Topper’s Solved these Questions

The productive and confirmatory roles of information are interrelated. For example, information about the current level and structure of asset-holding has value to users when they endeavour to predict the ability of the enterprise to take advantage of opportunities and its ability to react to adverse situations. Revenue in accounting is the income of a recurring (regular) nature from any source. It includes the amount received from sale of goods, rent receipt, commission, dividend and interest received.

In other words, assets are the monetary values of the properties or the legal rights that are owned by the business organizations. The same information plays a confirmatoty role in respect of past prediction about, for example, the way in which the enterprise would be structured or the outcome of planned operations. Accounting collects information to help management in this regard. For instance, management would be able to know which department is overspending. Top level management requires information for planning, middle level management requires information for controlling the operations. They can be classified into – Financial Accounting, Managerial Accounting, Cost accounting, Internal accounting and Tax accounting.

NCERT CLASS 11 ACCOUNTANCY IMPORTANT QUESTIONS

Contents of the book even relied in current accounting world as the popular terms Debit (Dr.) and Credit (Cr.), while preparing accounts of a business enterprise. Debit comes from the Italian word Debito or debeo which means owed to the proprietor, credit comes from the Italian word Credito or credo which means trust or belief in the proprietor. Similar transactions relating to a particular account for a given period are brought together. For example, cash transactions like cash sales, cash purchases, cash expenses are put in one place in the Ledger under Cash Account. The sum owing to a debtor is repaid on a regular basis, with or without interest (debt almost always includes interest payments).

Then the former company will be debtor while the latter company is the creditor. They are the two parties to a particular transaction and hence there should not be any confusion regarding these two anymore. So, there is a fine line of differences between debtors and creditors which we have discussed in the article below, take a read. To determine the financial position of the business by preparing a balance sheet. Accounting records only those transactions and events which are of financial nature. So, first of all, such transactions and events are identified.

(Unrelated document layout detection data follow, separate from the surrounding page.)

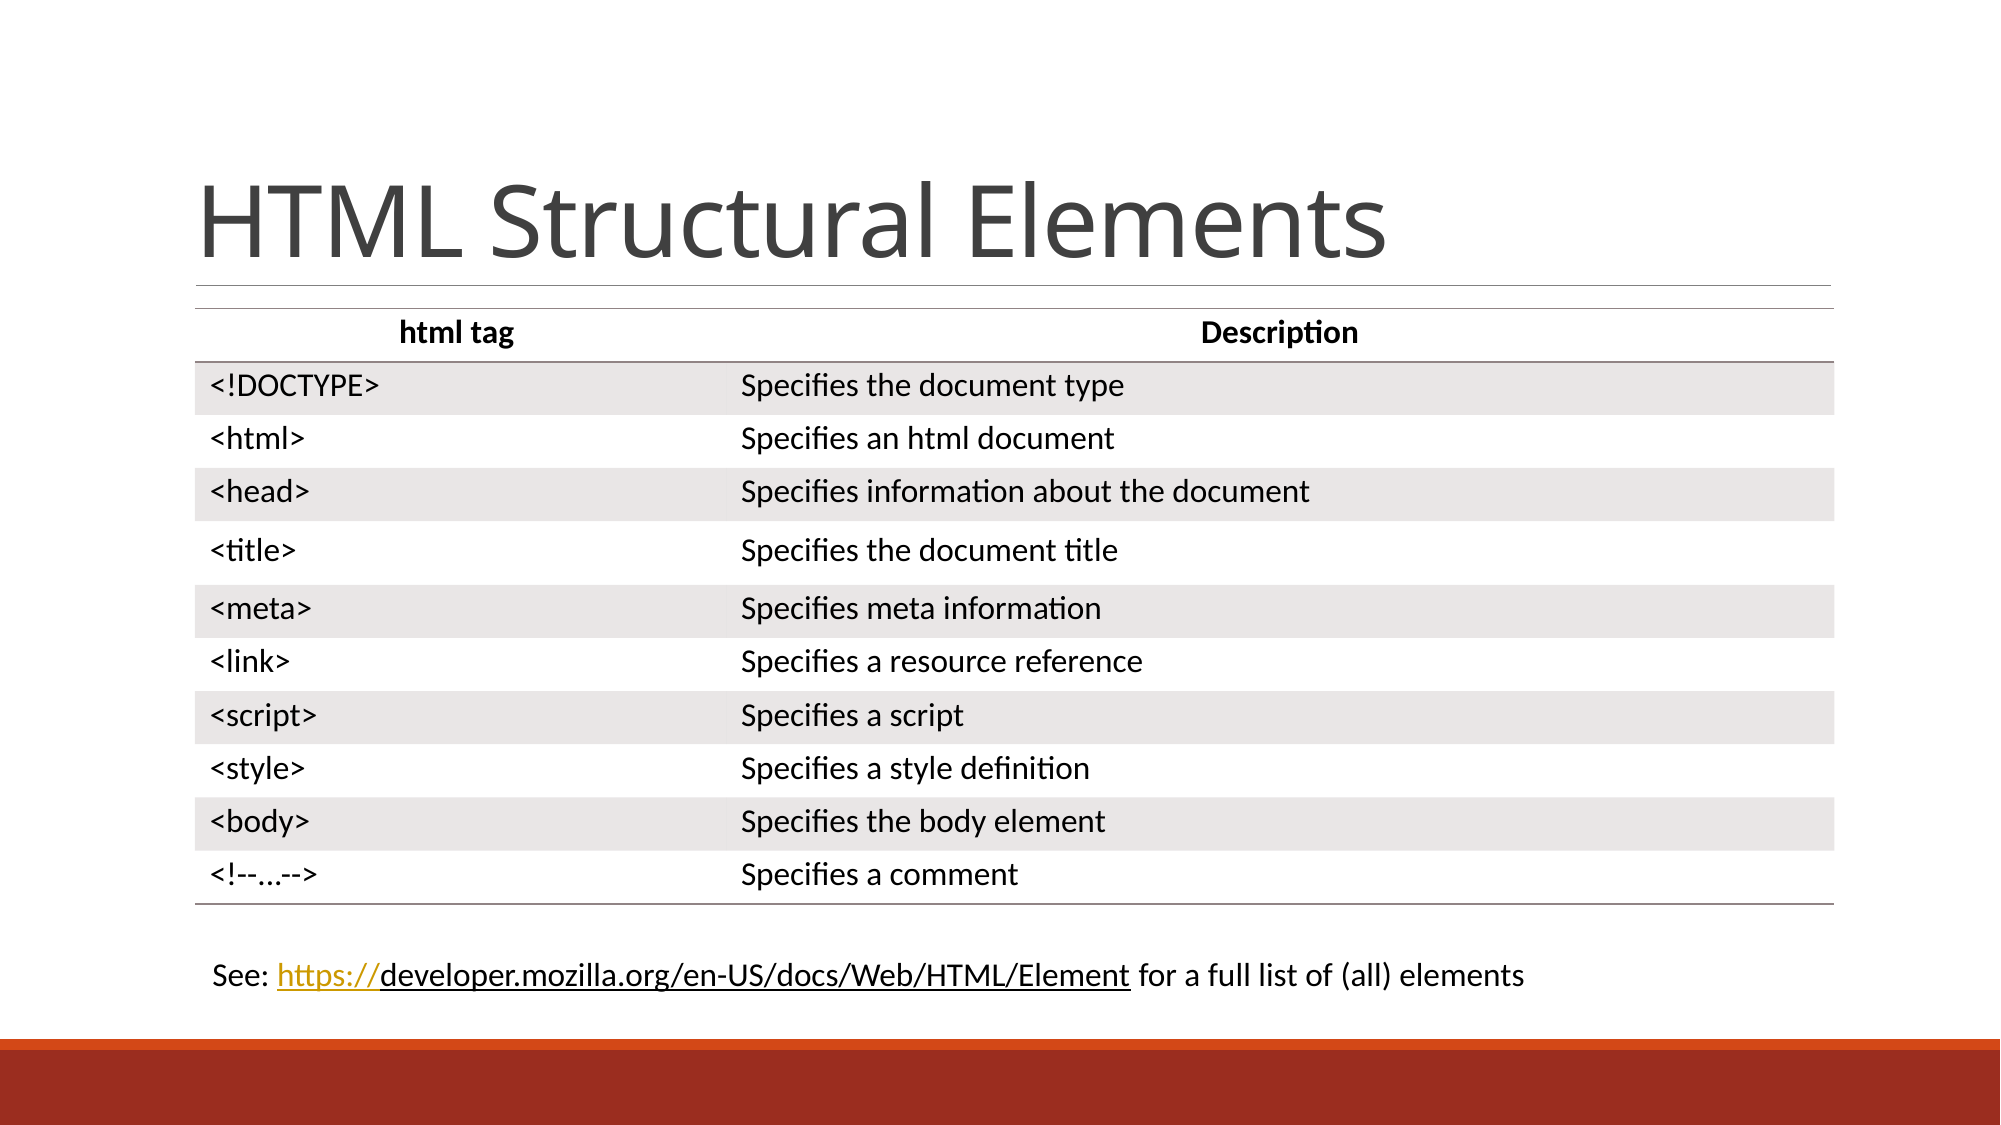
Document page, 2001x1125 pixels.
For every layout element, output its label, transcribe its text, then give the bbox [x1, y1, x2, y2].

text_box See: https://developer.mozilla.org/en-US/docs/Web/HTML/Element for a full list of (all) elements [197, 945, 1715, 1001]
table_cell Specifies the body element [726, 797, 1834, 851]
table_cell <title> [195, 521, 726, 585]
table_cell Specifies the document type [726, 363, 1834, 415]
table_cell <body> [195, 797, 726, 851]
table_cell <!DOCTYPE> [195, 363, 726, 415]
table_cell Specifies information about the document [726, 468, 1834, 521]
table_cell <link> [195, 638, 726, 691]
table_cell <html> [195, 415, 726, 468]
table_cell Specifies a comment [726, 851, 1834, 903]
table_cell <script> [195, 691, 726, 744]
table_cell Specifies a resource reference [726, 638, 1834, 691]
table_cell Specifies a style definition [726, 744, 1834, 797]
table_cell Specifies meta information [726, 585, 1834, 638]
table_cell Specifies an html document [726, 415, 1834, 468]
table_cell Specifies the document title [726, 521, 1834, 585]
table_cell <style> [195, 744, 726, 797]
table_cell <!--...--> [195, 851, 726, 903]
title HTML Structural Elements [180, 47, 1830, 285]
table_header Description [726, 309, 1834, 361]
table_header html tag [195, 309, 726, 361]
table_cell <meta> [195, 585, 726, 638]
table_cell Specifies a script [726, 691, 1834, 744]
table_cell <head> [195, 468, 726, 521]
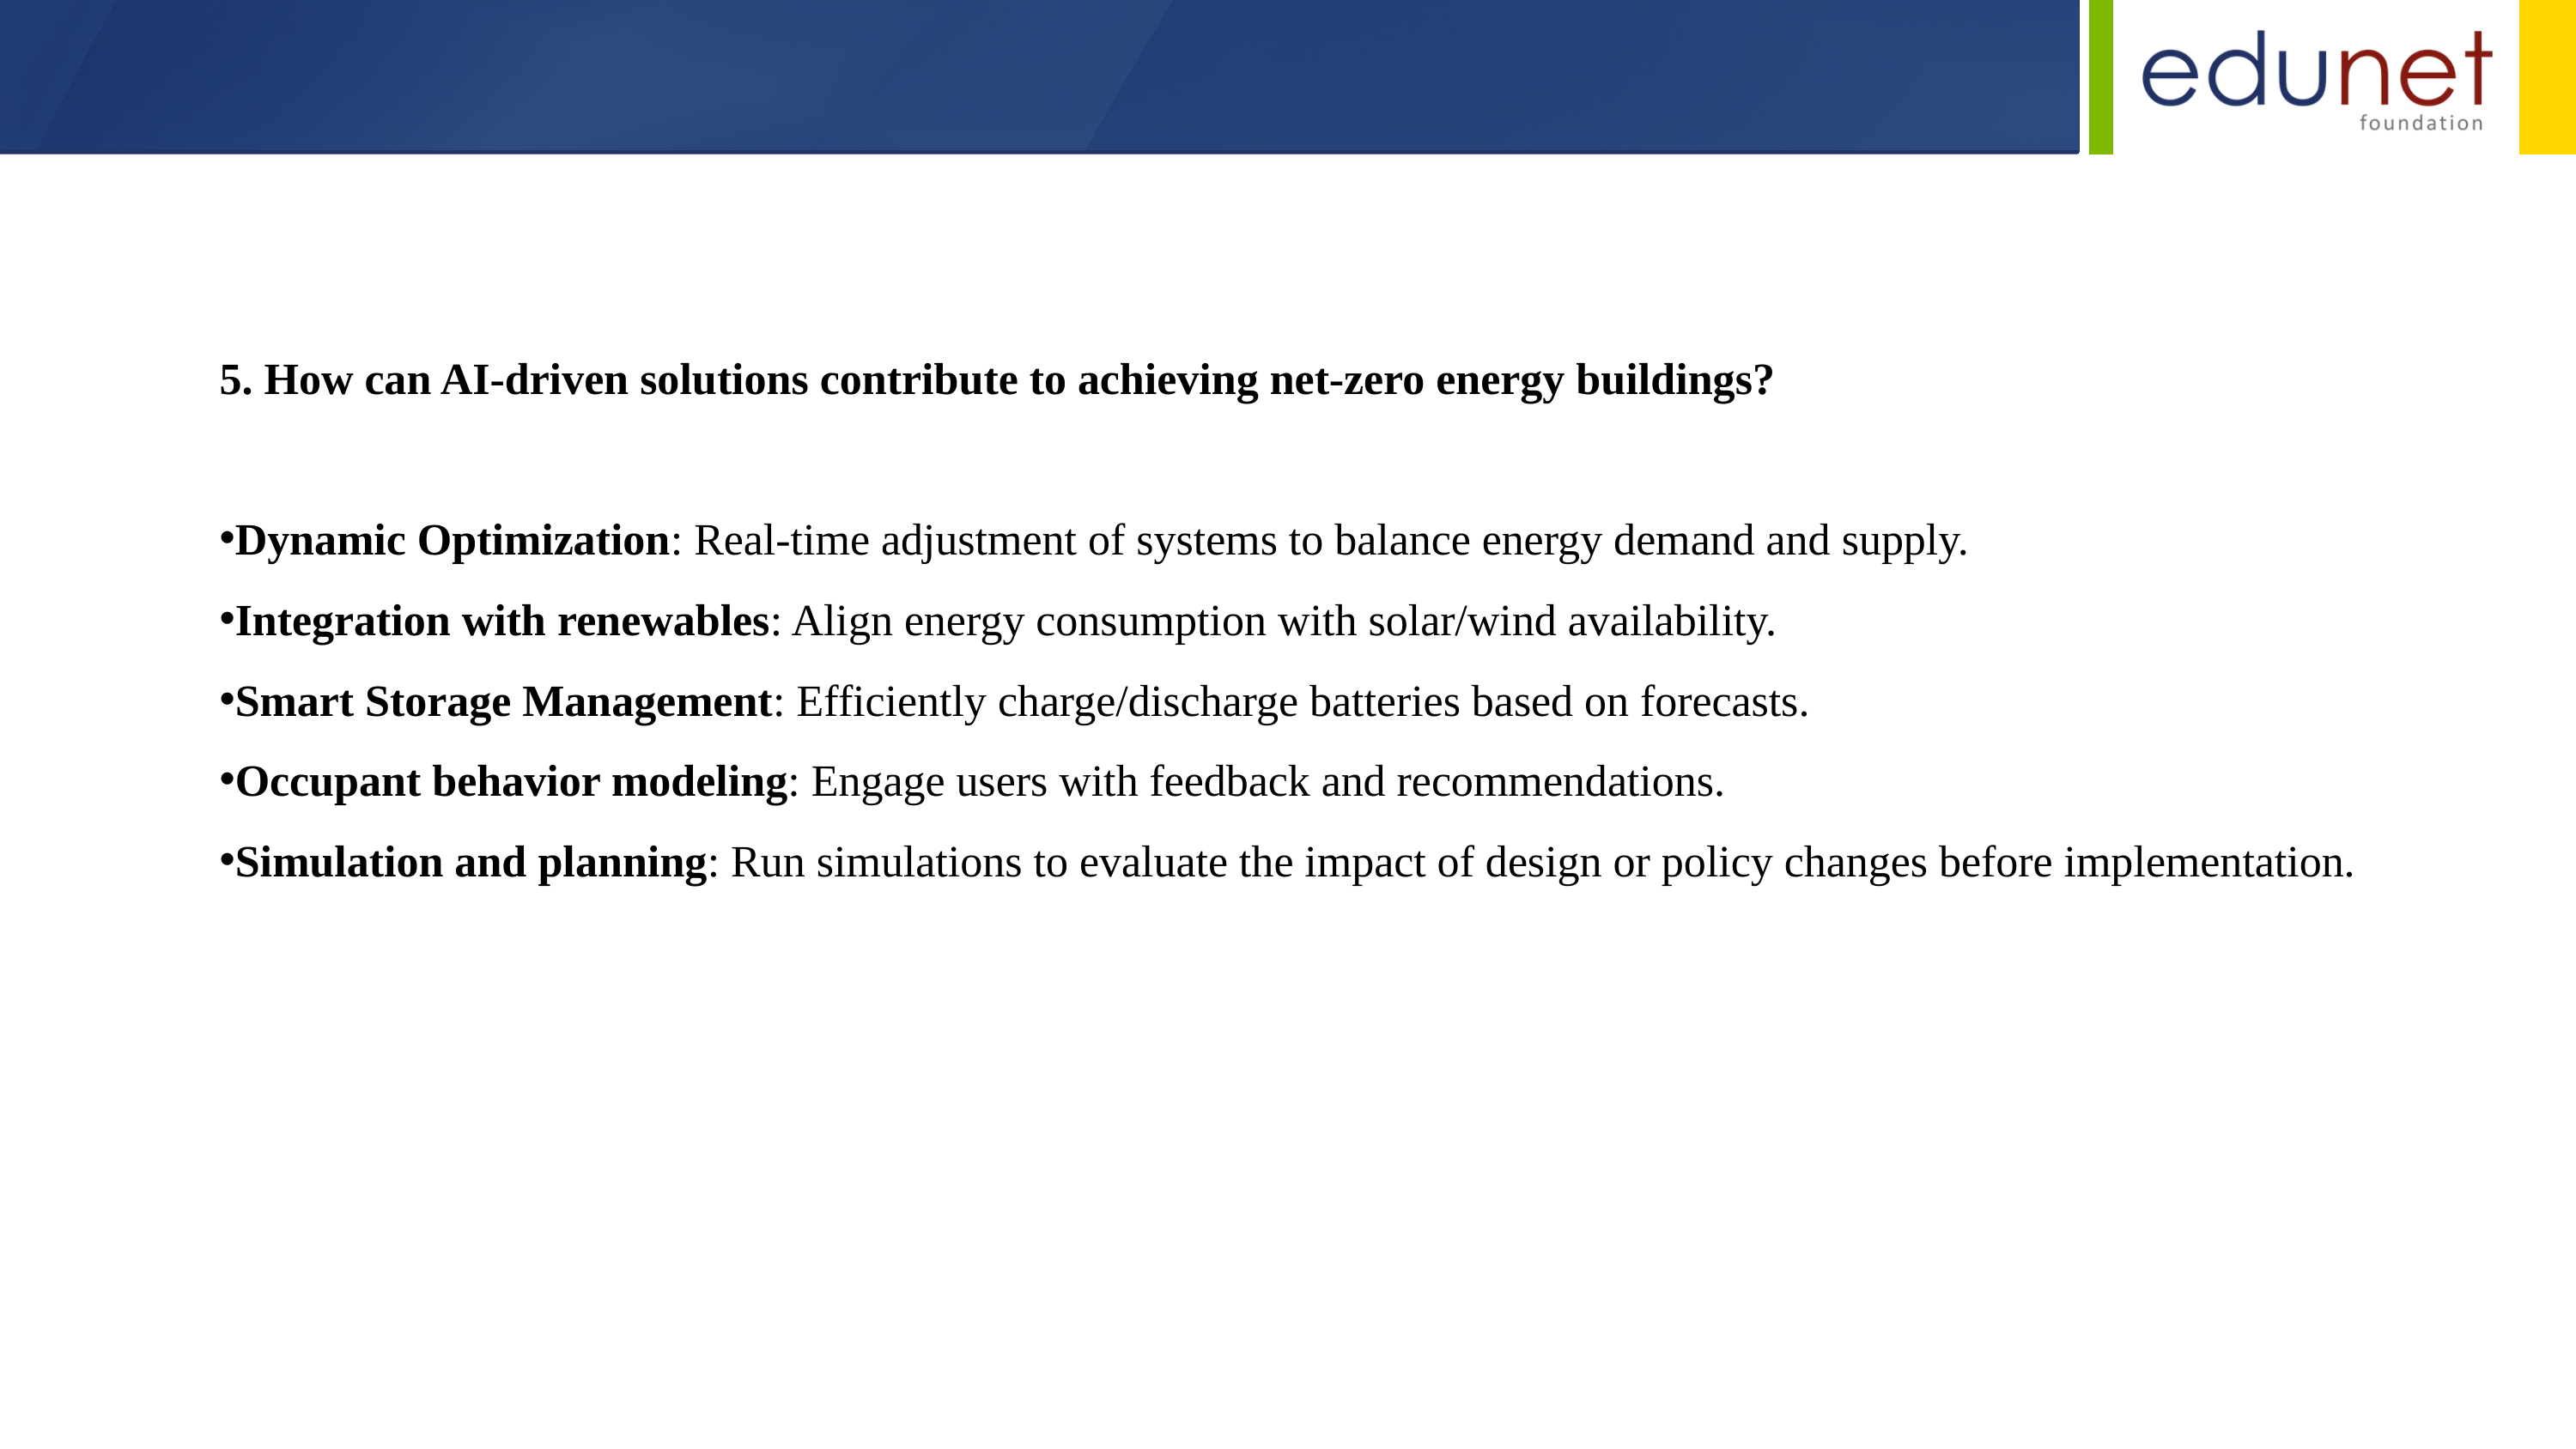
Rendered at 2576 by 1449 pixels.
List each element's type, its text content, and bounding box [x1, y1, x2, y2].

text_box [2128, 16, 2509, 138]
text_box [0, 0, 2081, 155]
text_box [697, 458, 1988, 544]
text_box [2088, 0, 2114, 155]
text_box 5. How can AI-driven solutions contribute to achieving net-zero energy buildings? Dynamic Optimization: Real-time adjustment of systems to balance energy demand and supply. Integration with renewables: Align energy consumption with solar/wind availability. Smart Storage Management: Efficiently charge/discharge batteries based on forecasts. Occupant behavior modeling: Engage users with feedback and recommendations. Simulation and planning: Run simulations to evaluate the impact of design or policy changes before implementation. [206, 316, 2369, 973]
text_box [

At the end of the month he paid Rs. 5,000 as their salaries. Out of the stationery bought he sold some stationery for Rs. 1,50,000 for cash and some other stationery for Rs. 1,00,000 on credit basis to Mr. Ravi. Subsequently, he bought stationery’ items of Rs. 1,50,000 from Mr. Peace. In the first week of next month there was a fire accident and he lost Rs. 30,000 worth of stationery. A part of the’machinery, which cost Rs. 40,000 was sold distinguish between debtors and creditors class 11 for Rs. 45,000.

Ans.Accounting requires the preparation of the 3 most important financial statements. They are – The Balance sheet, which is a summary of the financial position of a company including the assets, liabilities and capital. The Income Statement, which is a record of the revenues and expenditures; and The Cash Flow statement, which is the summary of the cash and cash equivalents flowing in and out of the business organisation. The first step in accounting is to determine what to record, i.e., to identify the financial events which are to be recorded in the books of accounts. It involves observing all business activities and selecting those events or transactions which can be considered as financial transactions.